The Northwood University Study Abroad Blog

 

War Remnants Museum

For Americans, the name Vietnam invariably conjures up images of one of the most horrific chapters in the history of the U.S. military. We have heard the stories of the vets who returned with post-traumatic stress disorder, without the use of limbs, and oftentimes, in bodybags. The least patriotic among Americans would hope our side is always aligned with the side of morality. In visiting the War Memorial Museum in Ho Chi Minh City, this harsh fact was presented: the line between right and wrong isn’t always clear. War is tragic, and has been since man first learned he could serve his interests through force.

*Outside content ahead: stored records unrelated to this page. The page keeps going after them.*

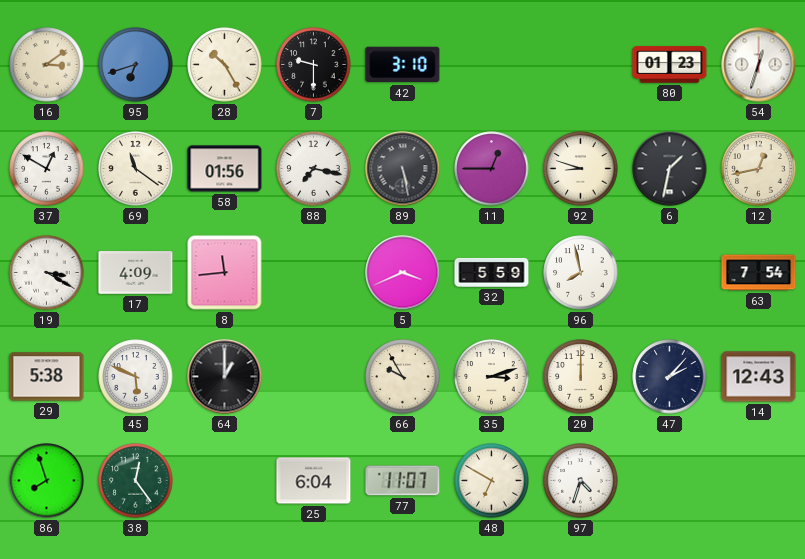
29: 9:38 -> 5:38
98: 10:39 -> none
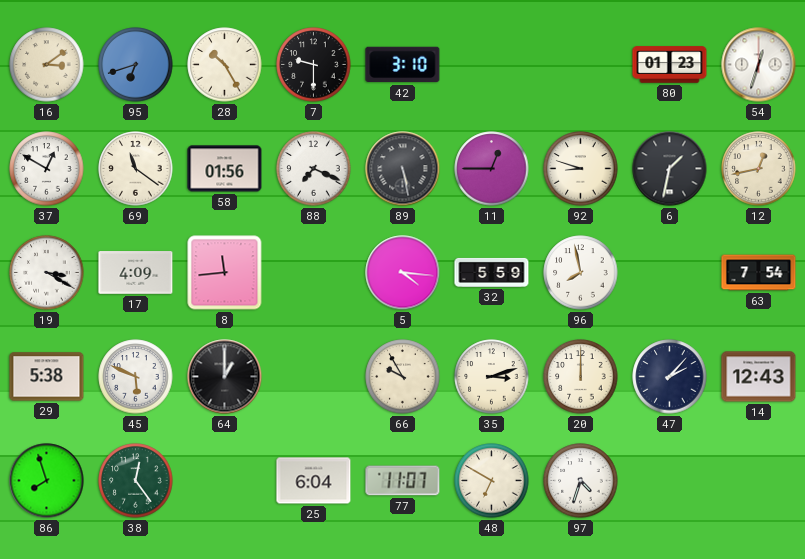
88: 7:17 -> 7:19
5: 3:41 -> 4:16
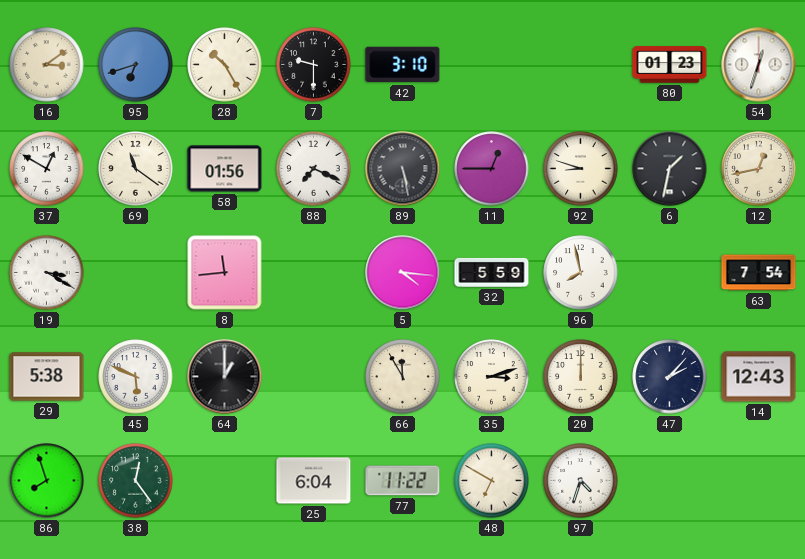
17: 4:09 -> none
66: 9:55 -> 11:55
77: 11:07 -> 11:22
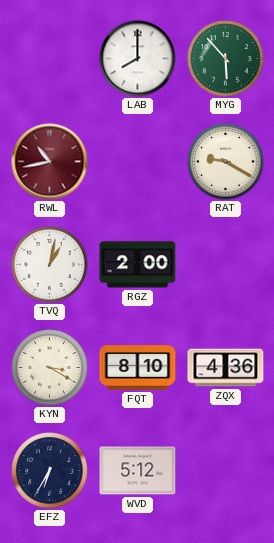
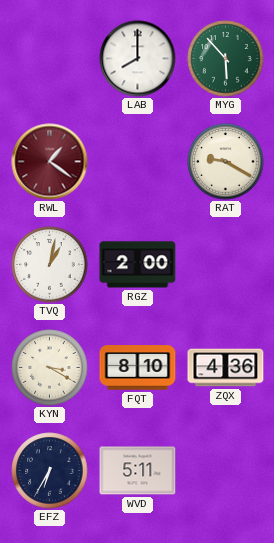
RWL: 10:43 -> 1:21
WVD: 5:12 -> 5:11
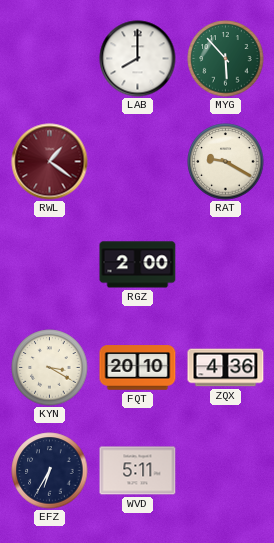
TVQ: 1:02 -> none
FQT: 8:10 -> 20:10
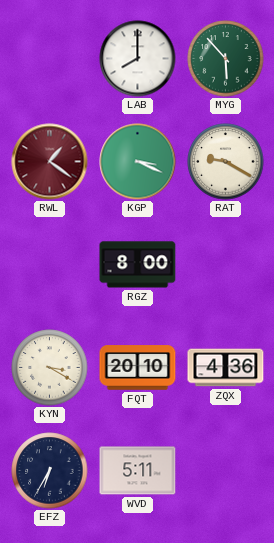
KGP: none -> 3:19
RGZ: 2:00 -> 8:00
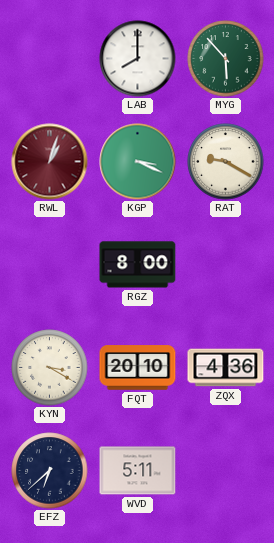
RWL: 1:21 -> 1:03
EFZ: 6:35 -> 6:38
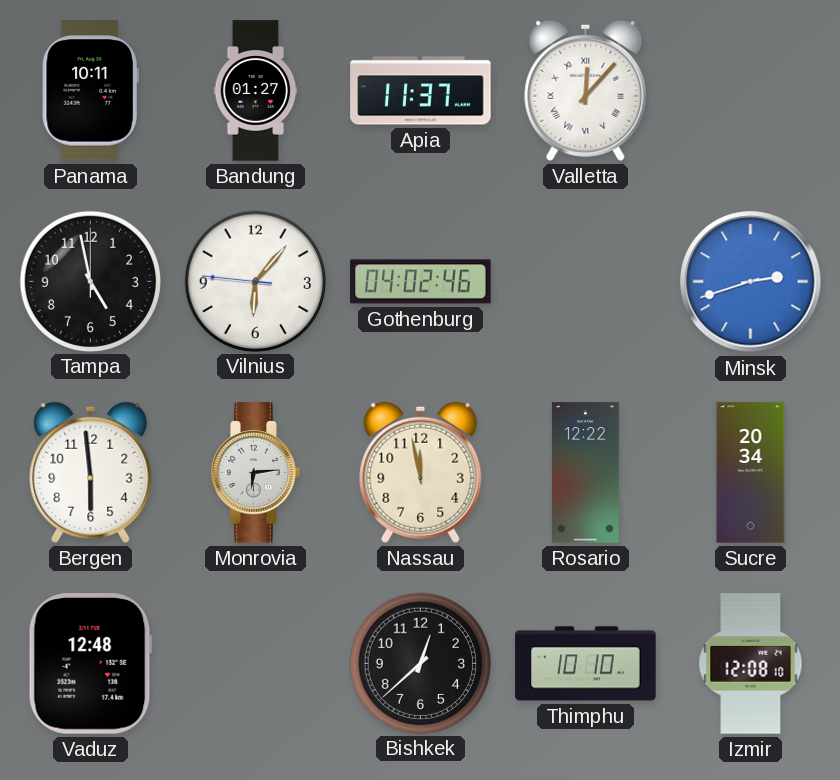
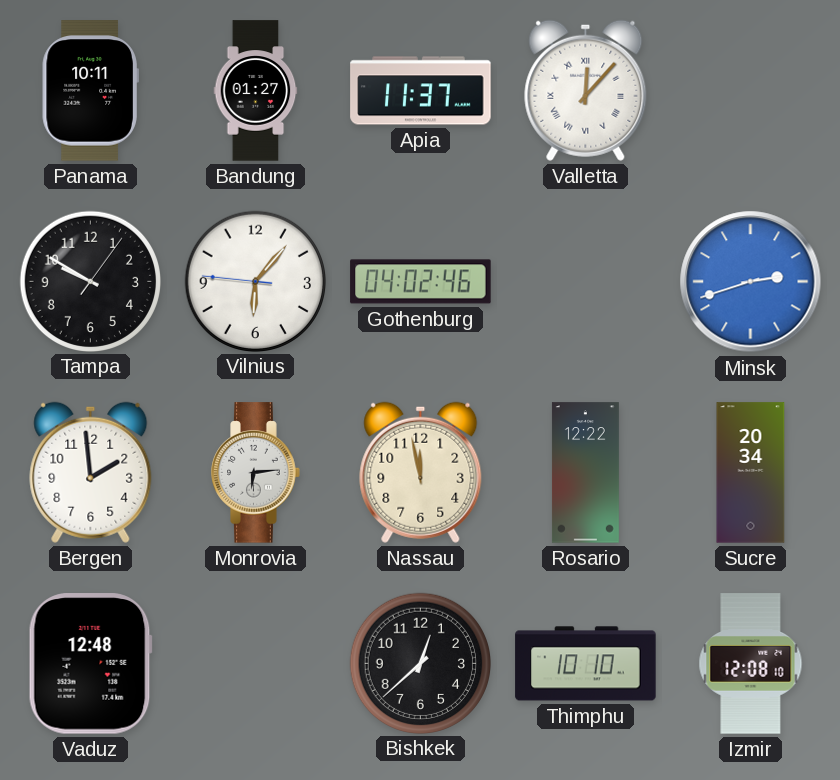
Tampa: 4:58 -> 9:50
Bergen: 5:59 -> 1:59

This was never more clear to me than when I saw the displays of photographs and re-creations depicting treatment of prisoners during the war. On both sides, there were rules broken, both in violation of any moral code, as well as international law. We were able to witness the collateral damage caused by the American military’s use of Agent Orange. I couldn’t help but wonder if any of the locals I had seen walking the streets with a missing limb or noticeable physical impairment were veterans of the side I hadn’t heard about as much. We find ourselves today in a blossoming trade partnership with the Vietnamese people, yet haunted by a mutual history that we cannot soon forget, and nor should we. Relationships can recover, between people and entire regions. The key to prevention of the same tragedies are places like the War Memorial Museum. To know the past and whether or not the methods once used were successful is to know which ways can work in the future, and to know how to make this world better and better by never being fully satisfied with the status quo. To never stop improving.